- Origin: Mount Druitt, Sydney, New South Wales, Australia
- Genre: Drill;
- Years active: 2014–present
- Members: Spenny; Celly; Lekks; J Emz; Taxed;
- Past members: YP;
- Website: www.onefour27.com

= Onefour =

Australian drill group

Onefour (stylised in all caps) are an Australian drill group originating from the Western Sydney suburb of Mount Druitt. They are regarded by many as the pioneers of drill music in Australia, following a run of viral singles in 2019. The group has Five core members: J Emz, Taxed, Spenny, Lekks and Celly.
YP was also a member but he left the group in 2024 to focus on religion.

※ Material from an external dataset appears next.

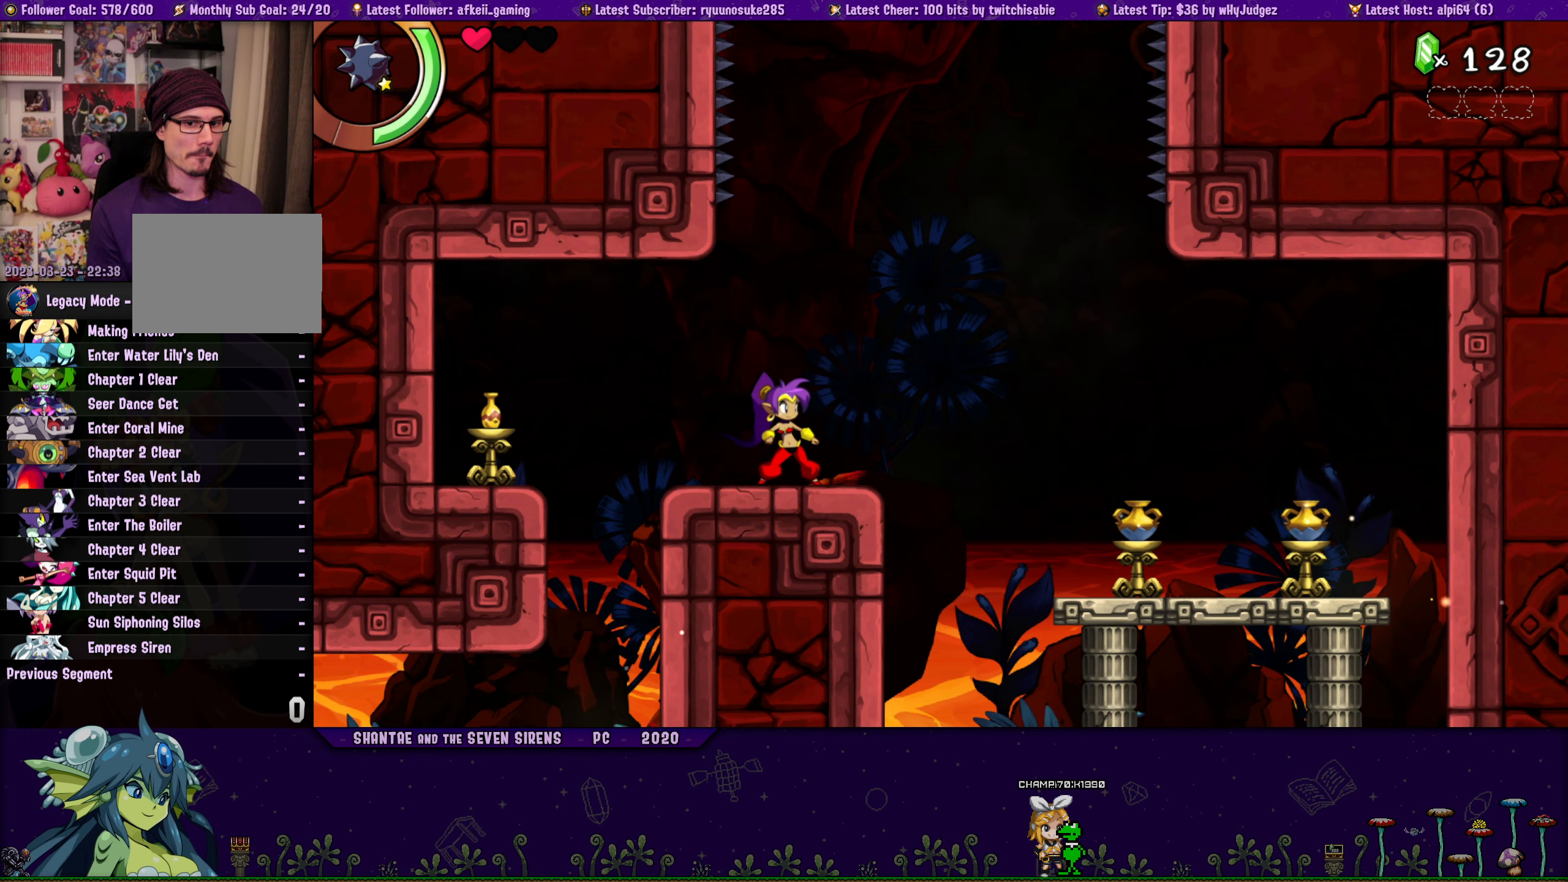
{"buttons": [], "button_events": []}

Their debut EP, Against All Odds, released in November 2020, peaked at No. 7 on the ARIA Charts (Australia) and No. 8 in New Zealand.

==Name and history==

The core members grew up in Mount Druitt, one of Sydney's most disadvantaged suburbs. They knew each other from their schools and their local church (Church of Jesus Christ of Latter-day Saints). Onefour members still identify as members of the Church of Jesus Christ of Latter-day Saints. They are of Samoan descent.

Onefour's name has been reported to derive from a local street gang, NF14; however, the members say that it is from 2014, the year they launched as a hip hop group.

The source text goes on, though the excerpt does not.